The binding of CD2, present on T cells, to its counterreceptor CD48 facilitates adhesion, signaling, alloantigen-induced cytokine production, and cytotoxic T-lymphocyte responses. Because these T-cell functions have been implicated in graft-versus-host disease (GVHD) pathogenesis, we have analyzed the effects of the CD2:CD48 pathway on GVHD mediated by CD4(+) and CD8(+) T cells infused into sublethally irradiated recipients. CD4(+) T-cell-mediated, and to a lesser extent, CD8(+) T-cell-mediated GVHD was inhibited by CD2 + 48 monoclonal antibody (MoAb) infusion. To assess the effects of combined MoAb infusion on alloengraftment, two different alloengraftment bone marrow transplantation (BMT) models were used.
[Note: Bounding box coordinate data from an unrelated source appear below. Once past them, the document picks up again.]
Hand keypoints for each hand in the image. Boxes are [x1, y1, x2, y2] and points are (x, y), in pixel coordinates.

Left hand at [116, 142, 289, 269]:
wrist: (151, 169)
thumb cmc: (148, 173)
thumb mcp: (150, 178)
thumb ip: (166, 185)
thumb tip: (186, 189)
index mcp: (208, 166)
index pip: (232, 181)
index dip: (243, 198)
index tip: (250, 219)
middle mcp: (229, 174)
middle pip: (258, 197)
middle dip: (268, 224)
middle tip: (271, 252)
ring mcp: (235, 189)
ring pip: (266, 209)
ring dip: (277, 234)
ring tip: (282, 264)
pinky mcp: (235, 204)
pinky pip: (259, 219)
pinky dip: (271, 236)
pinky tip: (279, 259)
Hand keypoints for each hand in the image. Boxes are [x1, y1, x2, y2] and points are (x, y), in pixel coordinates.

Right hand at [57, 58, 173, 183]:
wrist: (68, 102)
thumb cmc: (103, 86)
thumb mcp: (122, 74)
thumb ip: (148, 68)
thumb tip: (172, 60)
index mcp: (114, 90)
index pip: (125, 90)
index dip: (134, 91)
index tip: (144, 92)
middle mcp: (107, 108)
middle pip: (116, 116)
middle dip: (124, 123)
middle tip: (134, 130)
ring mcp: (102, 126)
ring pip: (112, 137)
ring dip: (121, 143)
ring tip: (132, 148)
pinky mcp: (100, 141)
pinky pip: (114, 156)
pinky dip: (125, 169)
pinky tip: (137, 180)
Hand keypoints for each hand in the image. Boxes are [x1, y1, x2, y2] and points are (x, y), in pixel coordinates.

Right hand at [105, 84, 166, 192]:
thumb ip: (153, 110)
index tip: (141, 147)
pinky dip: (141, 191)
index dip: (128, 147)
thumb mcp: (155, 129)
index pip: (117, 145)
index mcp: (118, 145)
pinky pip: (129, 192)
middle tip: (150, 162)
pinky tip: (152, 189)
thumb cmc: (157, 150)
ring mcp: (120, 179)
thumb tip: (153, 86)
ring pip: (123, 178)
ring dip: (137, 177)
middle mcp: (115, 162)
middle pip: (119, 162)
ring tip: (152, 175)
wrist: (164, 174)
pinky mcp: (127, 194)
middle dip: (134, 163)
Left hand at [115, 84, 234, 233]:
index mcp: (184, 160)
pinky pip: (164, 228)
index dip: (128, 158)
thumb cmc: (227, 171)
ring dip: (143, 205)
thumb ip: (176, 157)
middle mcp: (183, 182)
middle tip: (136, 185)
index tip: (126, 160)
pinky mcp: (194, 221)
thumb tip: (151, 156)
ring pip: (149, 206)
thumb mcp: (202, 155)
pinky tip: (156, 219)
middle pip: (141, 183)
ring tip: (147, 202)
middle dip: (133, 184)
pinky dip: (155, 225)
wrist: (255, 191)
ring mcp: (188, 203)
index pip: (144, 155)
In both, MoAb infusion markedly inhibited alloengraftment and hematopoietic recovery post-BMT. To determine if the adverse effects on lymphohematopoiesis in the allogeneic BMT recipients were caused by an immune or nonimmune mechanism, studies were performed in congenic BMT recipients to preclude an immune mechanism as the cause for delayed recovery post-BMT. MoAb infusion resulted in impaired lymphohematopoietic recovery in congenic BMT recipients and markedly reduced day 12 colony-forming unit-spleen formation in syngeneic BMT recipients, consistent with a nonimmune mediated mechanism. Because the spleen is a site of early hematopoietic recovery post-BMT, studies were performed using adult splenectomized syngeneic BMT recipients. MoAb infusion delayed recovery in both nonsplenectomized and splenectomized recipients post-BMT, indicating that the delayed hematopoietic recovery was not the consequence of an abnormal homing pattern of hematopoietic progenitors to the spleen early post-BMT. CD48 MoAb was necessary and sufficient for the inhibition of GVHD lethality and delayed lymphohematopoietic effects of the combined MoAb regimen. CD48 MoAb was found to induce a profound modulation of CD48 antigen expression on BM cells, suggesting that the CD48 antigen may have an important function in hematopoiesis in the BM compartment. Taken together, these data provide evidence that the CD48 antigen plays a critical role in regulating hematopoiesis in post-BMT.
T细胞表面的CD2与其配体CD48结合,可促进细胞黏附、信号传导、同种异体抗原诱导的细胞因子产生以及细胞毒性T淋巴细胞反应。由于这些T细胞功能与移植物抗宿主病(GVHD)的发病机制有关,我们分析了CD2:CD48信号通路对注入亚致死剂量照射受体的CD4(+)和CD8(+) T细胞介导的GVHD的影响。注入CD2 + 48单克隆抗体(MoAb)可抑制CD4(+) T细胞介导的GVHD,对CD8(+) T细胞介导的GVHD也有一定程度的抑制作用。为了评估联合注入MoAb对同种异体移植的影响,我们使用了两种不同的同种异体移植骨髓移植(BMT)模型。在这两种模型中,注入MoAb均显著抑制了BMT后的同种异体移植和造血恢复。为了确定同种异体BMT受体中淋巴细胞生成和造血的不良反应是由免疫机制还是非免疫机制引起的,我们在同基因BMT受体中进行了研究,以排除免疫机制是BMT后恢复延迟的原因。注入MoAb导致同基因BMT受体的淋巴细胞生成和造血恢复受损,并显著降低了同基因BMT受体第12天的脾集落形成单位形成,这与非免疫介导机制一致。由于脾脏是BMT后早期造血恢复的部位,我们使用成年脾切除的同基因BMT受体进行了研究。注入MoAb使BMT后的非脾切除和脾切除受体的恢复均延迟,这表明造血恢复延迟不是BMT后早期造血祖细胞向脾脏异常归巢模式的结果。CD48 MoAb对于抑制GVHD致死率和联合MoAb方案的淋巴细胞生成和造血延迟效应是必要且充分的。我们发现CD48 MoAb可诱导骨髓细胞上CD48抗原表达的深刻调节,这表明CD48抗原可能在骨髓造血中具有重要功能。综上所述,这些数据表明CD48抗原在调节BMT后的造血过程中起关键作用。